L'invasion brutale de l'Ukraine le 24 février par les troupes russes, décidée par Vladimir Poutine a choqué des millions de personnes, ému les opinions devant la détresse des civils fuyant la guerre, émotion parfois un peu égoïste : "ce n'est pas possible aujourd'hui" et c'est "presque chez nous" "aux portes de l'Europe". On oublie facilement devant son poste de télévision que se déroule une guerre encore plus sanglante au Yémen, qui a fait 377 000 morts depuis 2014 ; la majeure partie de ceux-ci étant dus à la coalition dirigée par l'Arabie saoudite (qui comprend également le Qatar, qui va accueillir la Coupe du monde de football), abondamment équipée grâce aux ventes d'armes françaises.
C'est cette "surprise" des citoyens européens devant l'attaque qui a justifié les décisions annoncées très vite par plusieurs gouvernements d'augmenter leur budget militaire devant cette "nouvelle menace russe".

§ CONSIGNE 1: D'après l'extrait sur la guerre en Ukraine, combien de morts la guerre au Yémen a-t-elle faits depuis 2014 ?

§ DONNÉES EXTRAITES:
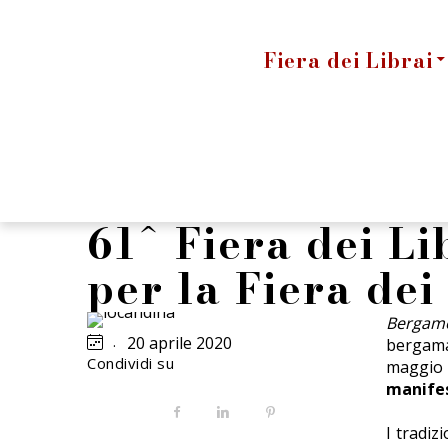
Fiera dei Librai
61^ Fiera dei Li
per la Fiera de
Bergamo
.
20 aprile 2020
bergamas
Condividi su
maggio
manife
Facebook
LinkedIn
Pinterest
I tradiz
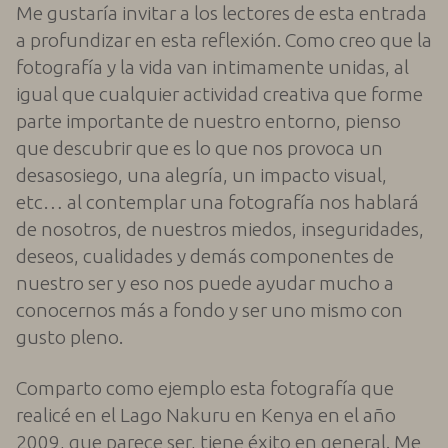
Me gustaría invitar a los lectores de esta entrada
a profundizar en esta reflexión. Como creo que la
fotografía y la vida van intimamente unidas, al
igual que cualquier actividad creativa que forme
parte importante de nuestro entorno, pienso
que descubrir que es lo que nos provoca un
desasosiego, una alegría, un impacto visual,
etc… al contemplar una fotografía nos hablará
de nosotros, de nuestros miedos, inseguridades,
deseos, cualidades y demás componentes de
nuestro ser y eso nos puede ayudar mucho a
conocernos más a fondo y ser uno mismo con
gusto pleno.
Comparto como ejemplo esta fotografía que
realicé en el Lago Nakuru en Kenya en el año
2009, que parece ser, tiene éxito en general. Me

--

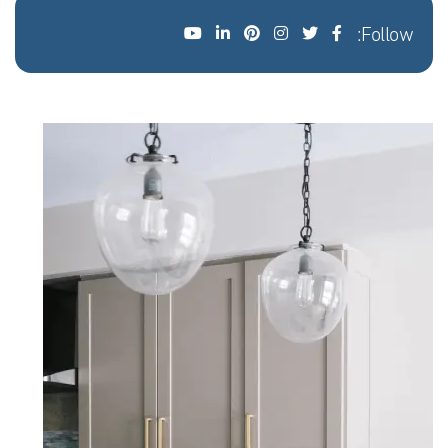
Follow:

* * *

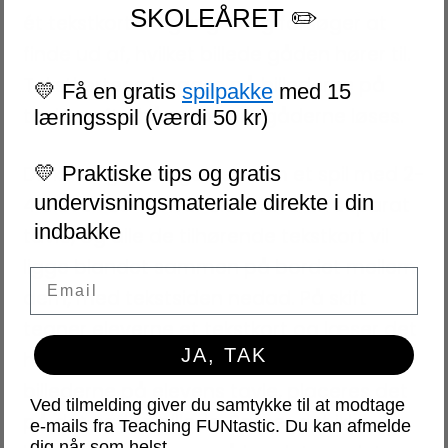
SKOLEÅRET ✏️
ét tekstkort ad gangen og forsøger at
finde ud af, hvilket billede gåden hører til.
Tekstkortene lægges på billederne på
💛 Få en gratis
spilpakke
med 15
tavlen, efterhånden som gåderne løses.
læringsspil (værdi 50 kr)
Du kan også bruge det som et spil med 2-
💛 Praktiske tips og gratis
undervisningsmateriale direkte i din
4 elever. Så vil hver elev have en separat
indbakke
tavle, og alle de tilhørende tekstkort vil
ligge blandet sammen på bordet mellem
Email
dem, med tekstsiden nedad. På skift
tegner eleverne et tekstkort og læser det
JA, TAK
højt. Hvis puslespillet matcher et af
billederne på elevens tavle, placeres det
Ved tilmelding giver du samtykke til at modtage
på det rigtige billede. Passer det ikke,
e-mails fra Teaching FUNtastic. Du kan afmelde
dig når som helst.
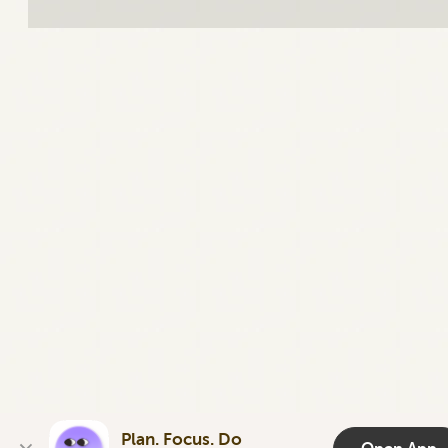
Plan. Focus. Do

§ CONSIGNE 2: Dans le listing, recopie les lignes en partant de celle qui contient « SKOLEÅRET ✏️ » et en finissant par celle qui contient « Plan. Focus. Do », avec « gulvet » à la place de « bordet ». Laisse les images de côté.

§ RÉPONSE ATTENDUE 1: 377 000 morts.

§ RÉPONSE ATTENDUE 2:
SKOLEÅRET ✏️
ét tekstkort ad gangen og forsøger at
finde ud af, hvilket billede gåden hører til.
Tekstkortene lægges på billederne på
💛 Få en gratis
spilpakke
med 15
tavlen, efterhånden som gåderne løses.
læringsspil (værdi 50 kr)
Du kan også bruge det som et spil med 2-
💛 Praktiske tips og gratis
undervisningsmateriale direkte i din
4 elever. Så vil hver elev have en separat
indbakke
tavle, og alle de tilhørende tekstkort vil
ligge blandet sammen på gulvet mellem
Email
dem, med tekstsiden nedad. På skift
tegner eleverne et tekstkort og læser det
JA, TAK
højt. Hvis puslespillet matcher et af
billederne på elevens tavle, placeres det
Ved tilmelding giver du samtykke til at modtage
på det rigtige billede. Passer det ikke,
e-mails fra Teaching FUNtastic. Du kan afmelde
dig når som helst.
Plan. Focus. Do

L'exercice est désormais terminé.